Sauerlands größte Leistung: das Boxen aus der Schmuddelecke zu führen

Ich bin überzeugt, dass das im Rückblick die größte Leistung ist, die wir Wilfried zu verdanken haben. Dass es ihm gelungen ist, das Boxen aus der Schmuddelecke zu holen und salon­fähig zu machen, hat mir den Einstieg in das Geschäft leichter gemacht. Und ich denke, dass unsere Konkurrenz dazu geführt hat, dass wir beide stärker wurden. Ich hätte es ohne ihn schwerer gehabt, jetzt hat er es ohne mich schwerer. Das mag komisch klingen, deshalb will ich versuchen, es zu erklären.

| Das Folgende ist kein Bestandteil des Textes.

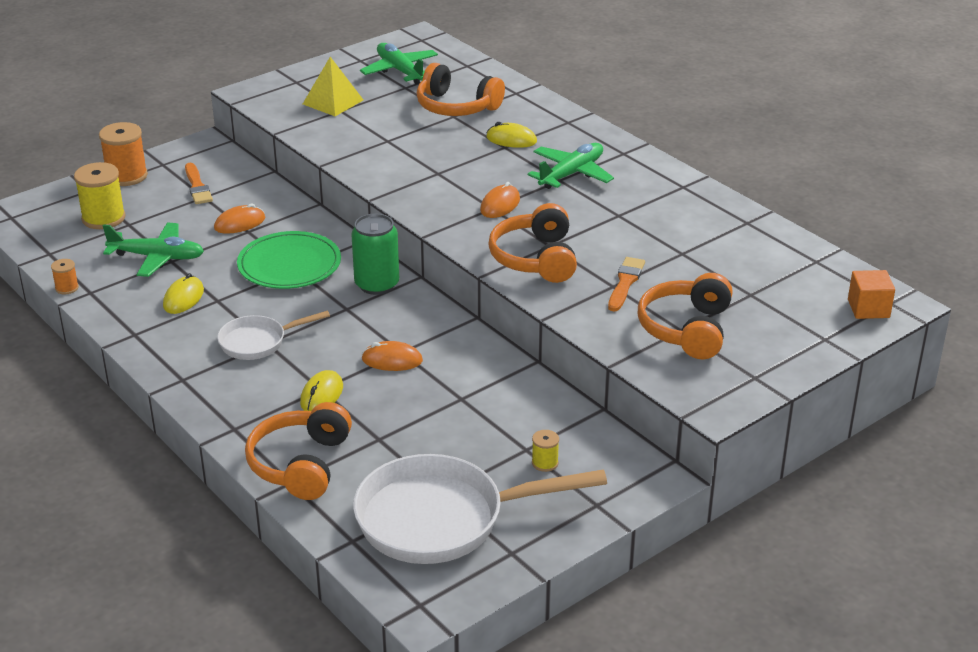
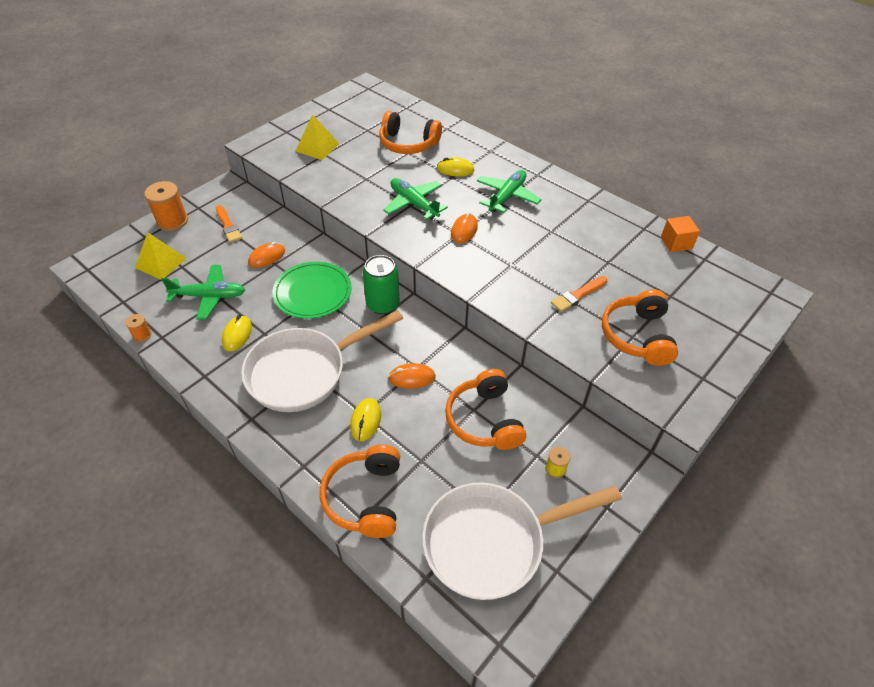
camera: 10 degrees left, 15 degrees up
yellow spool [74,162,125,229] -> yellow pyramid [135,232,187,280]
white pan [217,310,330,360] -> white pan [241,310,403,412], size x1.91
green plane [360,43,438,84] -> green plane moved to [383,178,448,220]
orange headphones [488,203,577,283] -> orange headphones moved to [445,369,526,450]
orange brush [608,257,645,312] -> orange brush turned 135 degrees counterclockwise [551,276,608,312]
orange cube [848,270,895,319] -> orange cube moved to [661,216,700,252]

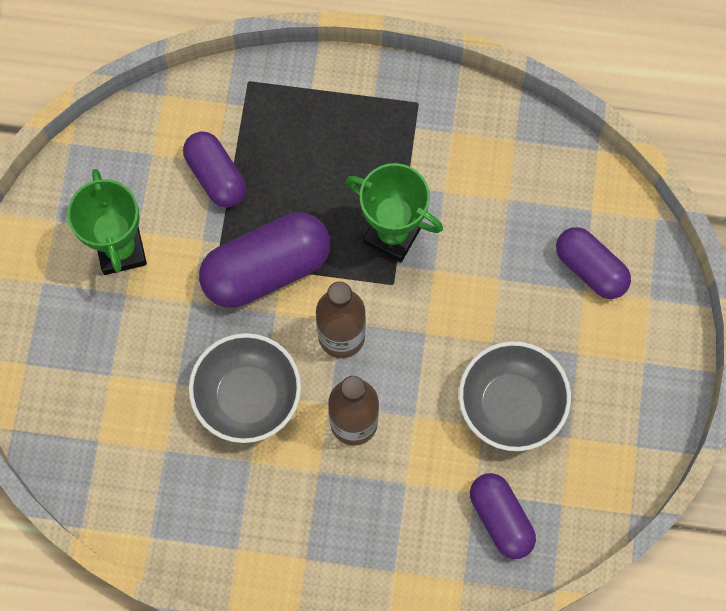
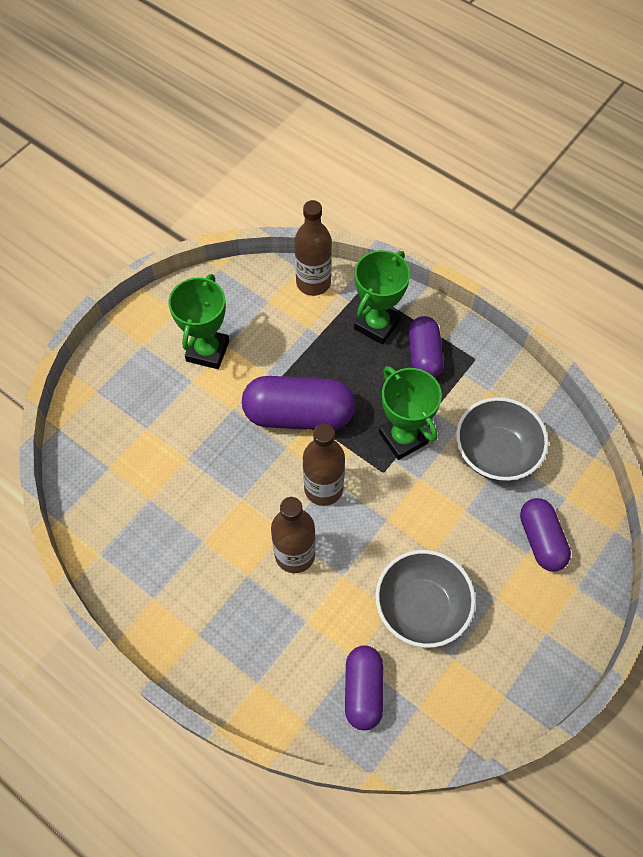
camera: 30 degrees right, 10 degrees down
purple capsule [183,131,246,208] -> purple capsule moved to [408,316,443,378]
grey bowl [189,333,301,443] -> grey bowl moved to [456,397,548,481]
none -> brown bottle [294,200,332,296]
none -> green trophy [354,250,410,344]

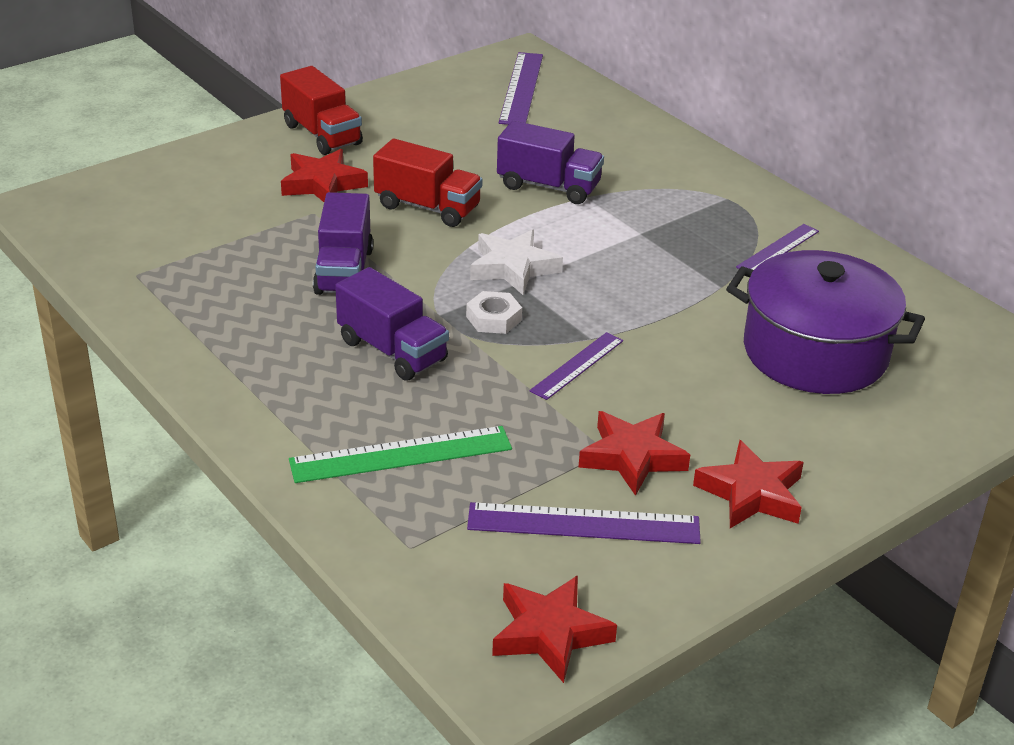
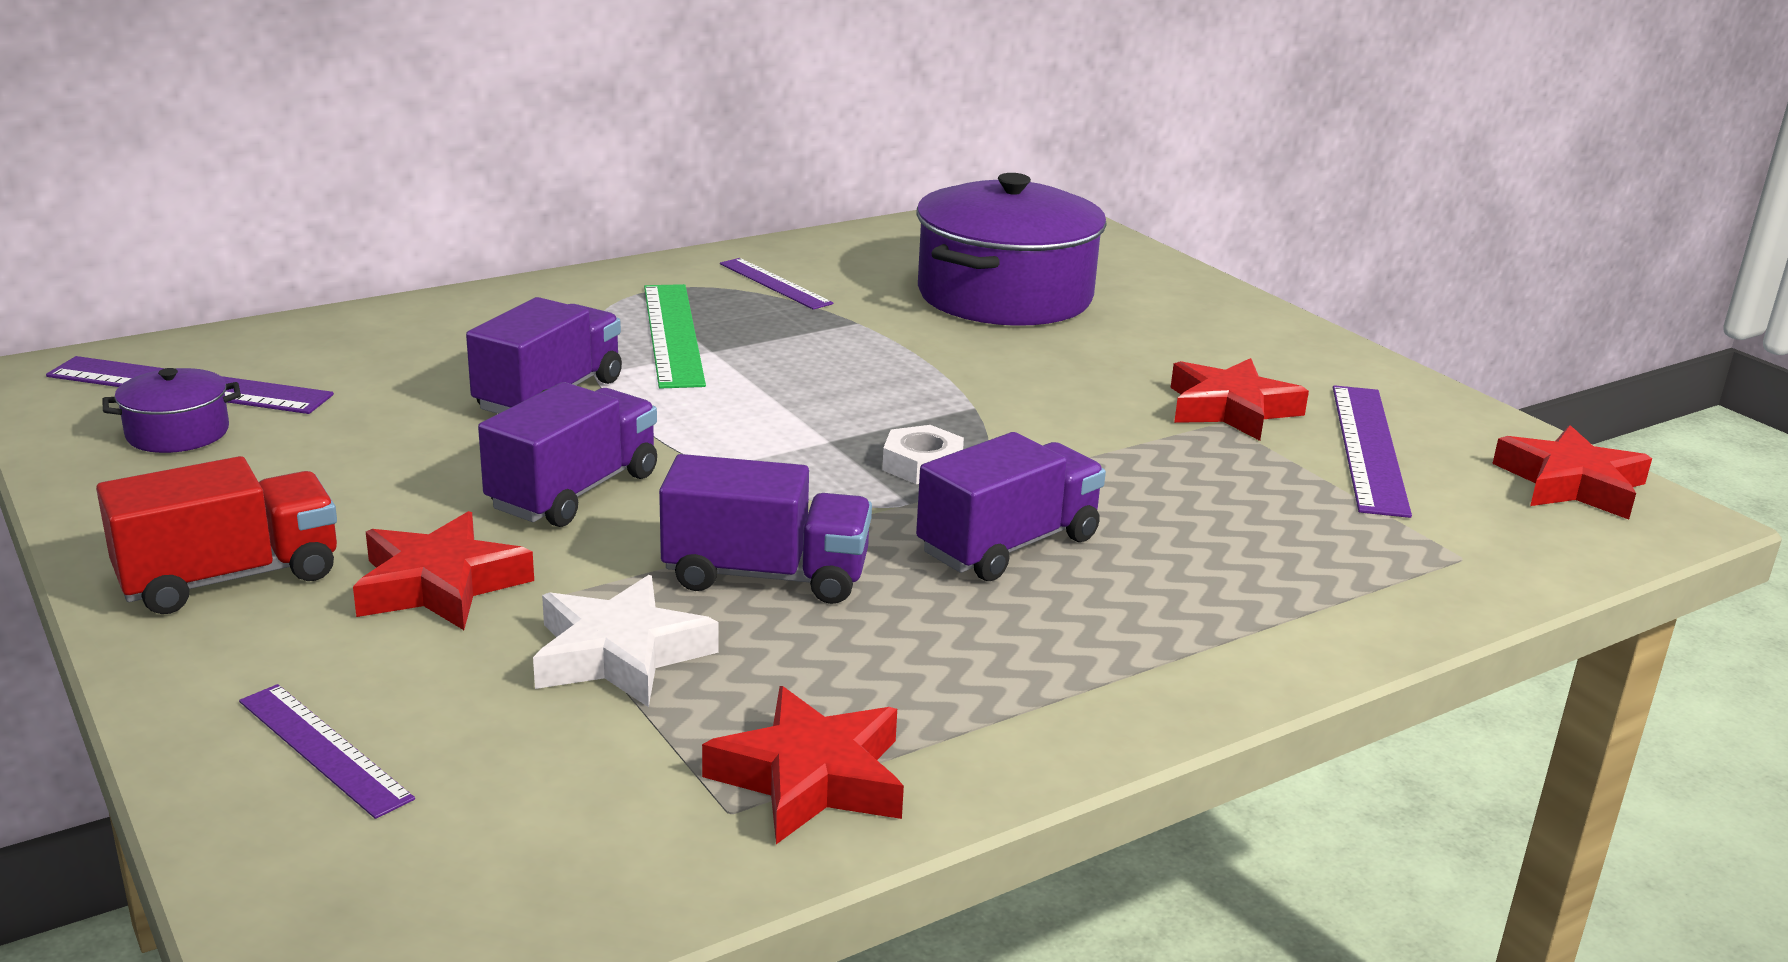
camera: 85 degrees left, 10 degrees down
green ruler [289,426,512,483] -> green ruler moved to [644,284,706,389]
red truck [373,139,483,227] -> purple truck [478,382,657,527]
white star [470,229,563,295] -> white star moved to [533,575,719,707]
purple ruler [529,332,623,400] -> purple ruler moved to [239,684,415,819]
red star [693,440,804,528] -> red star moved to [702,686,904,844]
none -> purple pot [102,368,241,453]

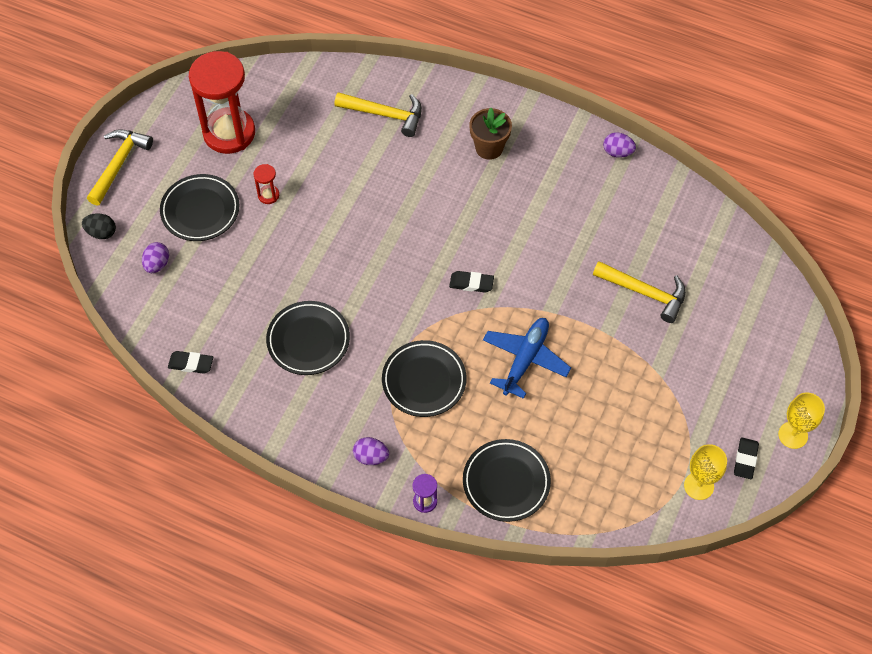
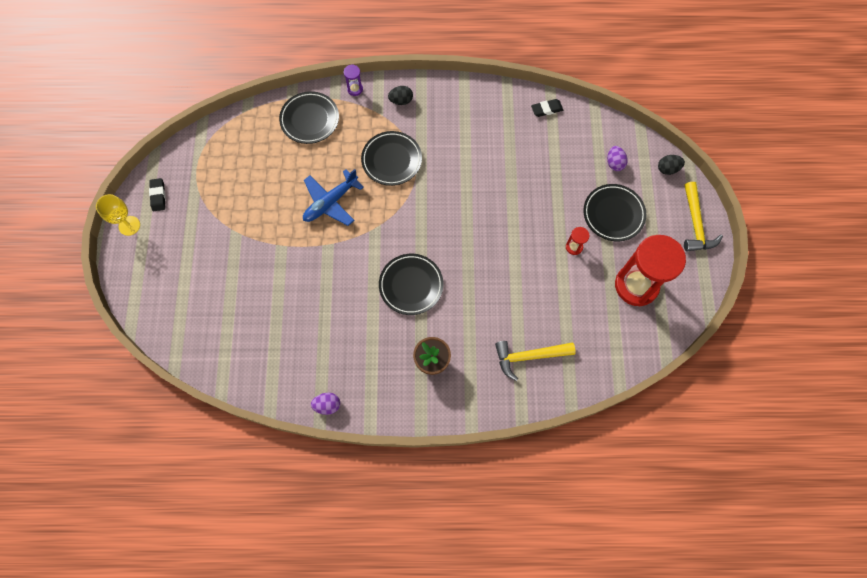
camera: 155 degrees right, 10 degrees up
black plate [266,301,350,375] -> black plate moved to [379,254,443,315]
purple egg [353,437,389,465] -> black egg [388,86,413,105]
black eraser [449,271,494,293] -> none
blue plane [483,318,571,399] -> blue plane turned 45 degrees clockwise [303,169,364,226]
yellow hammer [593,261,686,323] -> none
yellow goblet [684,444,727,500] -> none

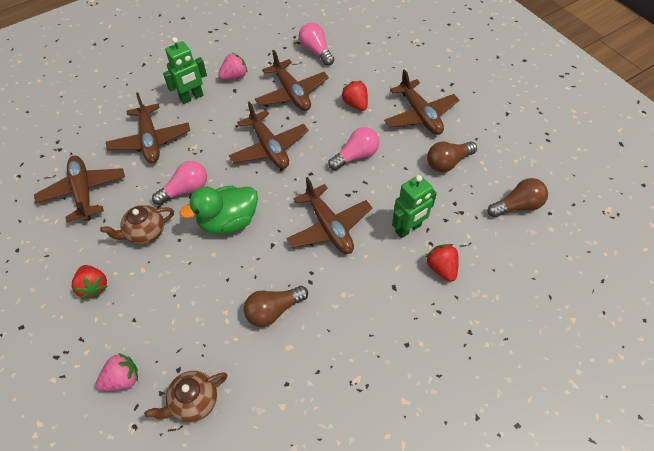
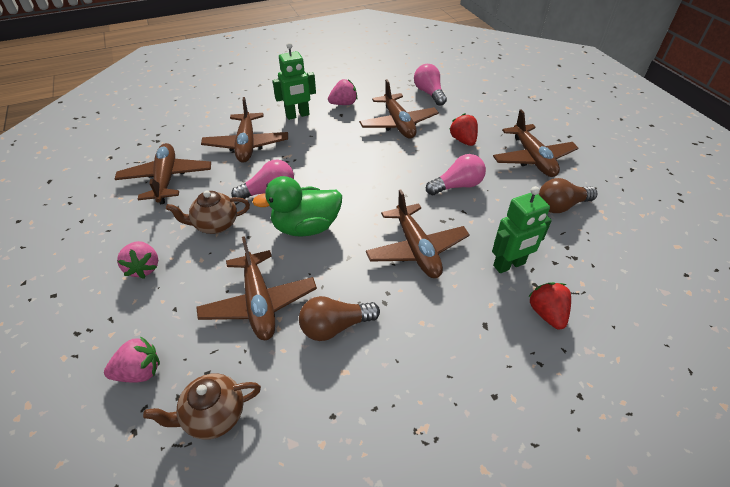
camera: 10 degrees right, 10 degrees down
red strawberry [72,265,108,299] -> pink strawberry [117,241,158,279]
brown plane [229,101,309,169] -> brown plane moved to [196,236,317,340]
brown light bulb [488,178,548,217] -> none

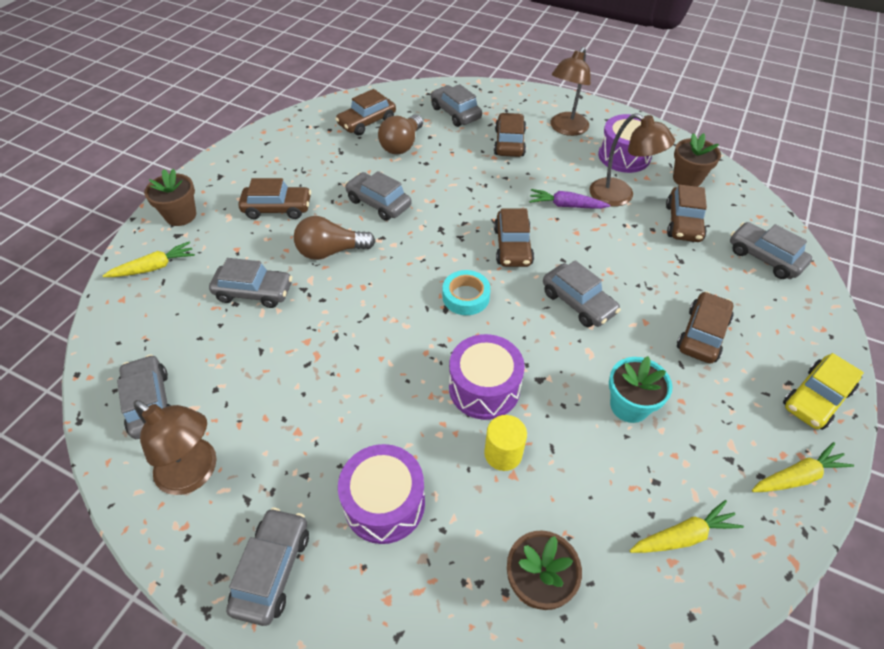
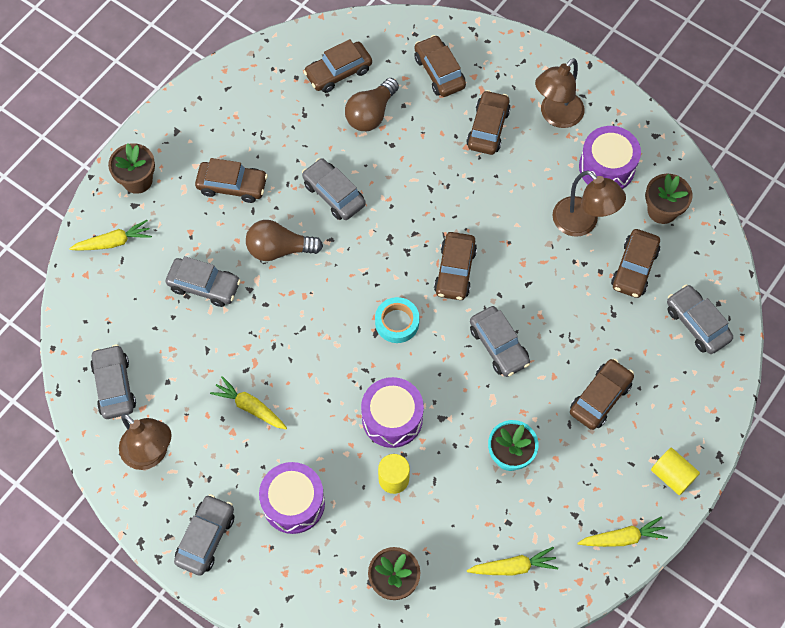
camera: 10 degrees right, 15 degrees up
grey car [431,84,482,127] -> brown car [414,35,466,97]
purple carrot [529,189,610,209] -> none
yellow car [783,353,864,430] -> yellow cylinder [651,448,700,495]
none -> yellow carrot [210,376,287,429]

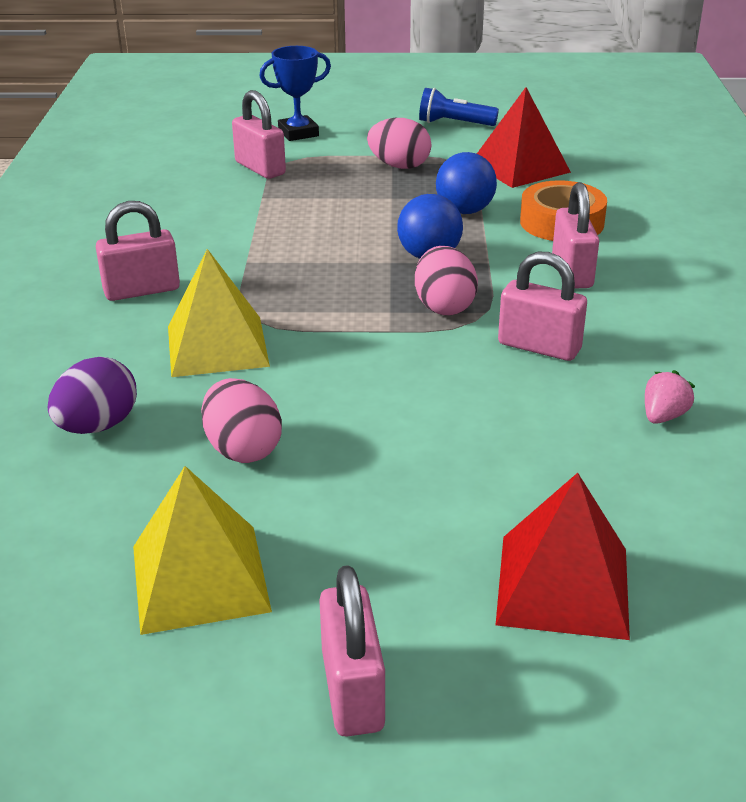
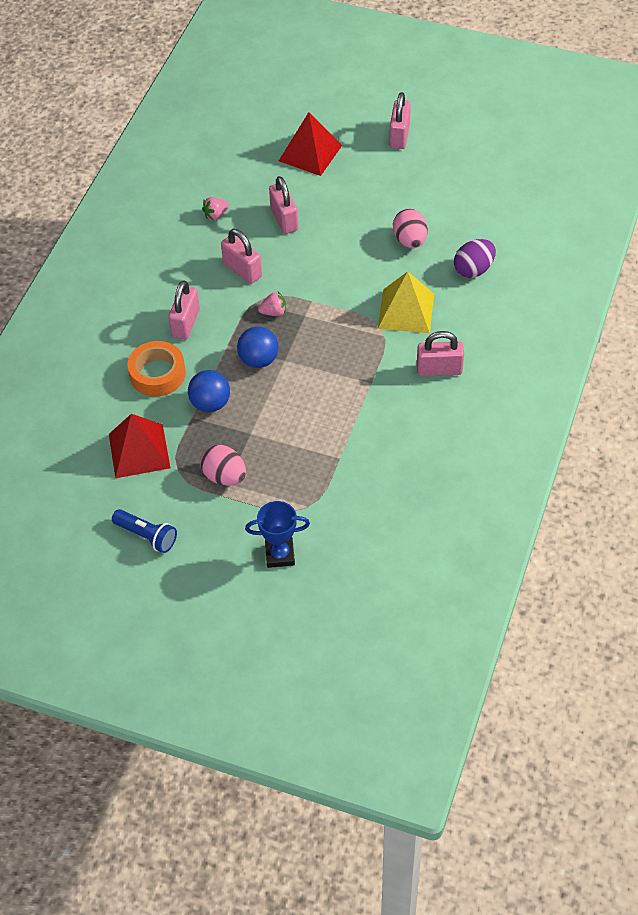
camera: 160 degrees left, 20 degrees up
yellow pyramid [133,466,272,635] -> none
pink padlock [232,90,286,179] -> pink padlock moved to [269,176,298,234]
pink egg [415,246,478,315] -> pink strawberry [258,292,286,316]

Natürlich waren wir beiden für die Öffentlichkeit Konkurrenten, ja, manchmal vielleicht sogar Feinde. Wir haben das Bild der in tiefer Abneigung verbundenen Rivalen manchmal mitgezeichnet. Es gab einige Pressekonferenzen, auf denen wir uns richtig gezofft haben. Aber wichtig war uns beiden, dass wir uns zu jeder Zeit respektiert haben. Und noch mehr: Wir haben für jedes Problem eine gemeinsame Lösung gefunden, weil es zwischen uns stets eine vernünftige Basis gab. Wenn einer sich ärgerte, rief er den anderen an, oder wir trafen uns, um uns auszusprechen. Wir waren harte Verhandlungspartner, nachgeben ist nicht unsere Stärke. Aber es gibt nichts, wofür wir einander um Entschuldigung bitten müssten, weil wir niemals foul gespielt haben. Was wir vereinbart haben, wurde von beiden Seiten zu 100 Prozent eingehalten.

Unsere Konkurrenz hat uns gepusht, immer noch besser zu werden. Deshalb hat mich die Diskussion darüber, wer die Nummer eins in Deutschland sei, immer befremdet, denn darum ging es uns nie. Mal war der eine etwas voraus, mal der andere. Aber unsere Konzepte waren so unterschiedlich, dass ich sie nicht vergleichen möchte. Wichtig war, dass wir beide sehr gut nebeneinander existieren konnten.

Manchmal ging es sogar miteinander, wir haben ja einige gemeinsame Veranstaltungen organisiert. Am liebsten denke ich an den Kampf zwischen Wladimir Klitschko und Axel Schulz am 25. September 1999 in der Köln­arena zurück, und das nicht nur, weil Wladimir damals gewann und Europameister wurde. Es war der Kampf, den Deutschland sehen wollte, und dass wir es geschafft haben, den zu organisieren, freut mich bis heute. Leider ist uns das mit anderen Duellen nicht gelungen.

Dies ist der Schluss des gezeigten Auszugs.